Instructions for the task:
For the data below, please report each line where the word "album" is found.

*** Record set Section Begins ***

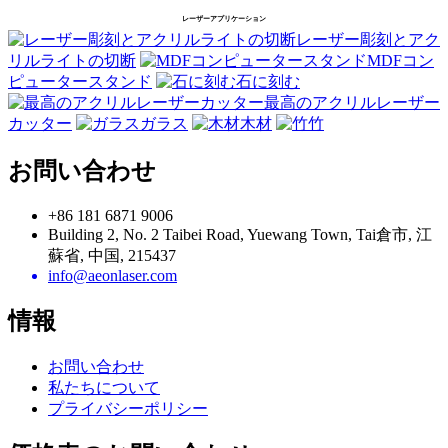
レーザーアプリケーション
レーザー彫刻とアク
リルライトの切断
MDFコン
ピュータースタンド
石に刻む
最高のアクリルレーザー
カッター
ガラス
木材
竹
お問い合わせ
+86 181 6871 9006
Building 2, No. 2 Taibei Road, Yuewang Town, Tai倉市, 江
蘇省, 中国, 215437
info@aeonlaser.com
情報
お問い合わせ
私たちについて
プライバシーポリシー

*** Record set Section Ends ***
*** Record set Section Begins ***

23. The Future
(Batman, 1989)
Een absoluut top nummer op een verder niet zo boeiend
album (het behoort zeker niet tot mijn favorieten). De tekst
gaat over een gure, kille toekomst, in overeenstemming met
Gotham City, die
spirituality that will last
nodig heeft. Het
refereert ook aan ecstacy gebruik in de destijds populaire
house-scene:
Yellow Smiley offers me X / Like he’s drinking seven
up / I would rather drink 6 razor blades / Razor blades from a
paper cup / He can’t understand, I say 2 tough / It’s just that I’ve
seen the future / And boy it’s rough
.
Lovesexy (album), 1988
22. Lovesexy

*** Record set Section Ends ***
*** Record set Section Begins ***

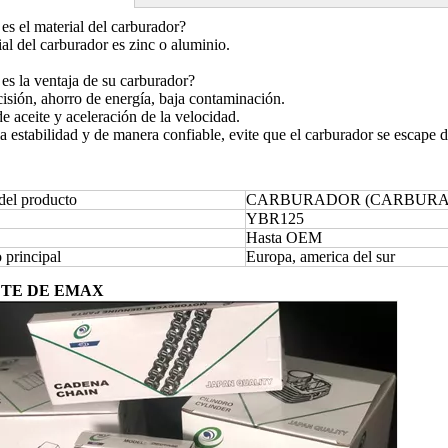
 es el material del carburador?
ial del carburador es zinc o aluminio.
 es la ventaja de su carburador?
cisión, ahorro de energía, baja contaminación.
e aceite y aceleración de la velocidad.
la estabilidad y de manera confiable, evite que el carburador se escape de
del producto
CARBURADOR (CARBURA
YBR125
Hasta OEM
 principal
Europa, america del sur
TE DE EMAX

*** Record set Section Ends ***

Result of this exercise:
album (het behoort zeker niet tot mijn favorieten). De tekst
Lovesexy (album), 1988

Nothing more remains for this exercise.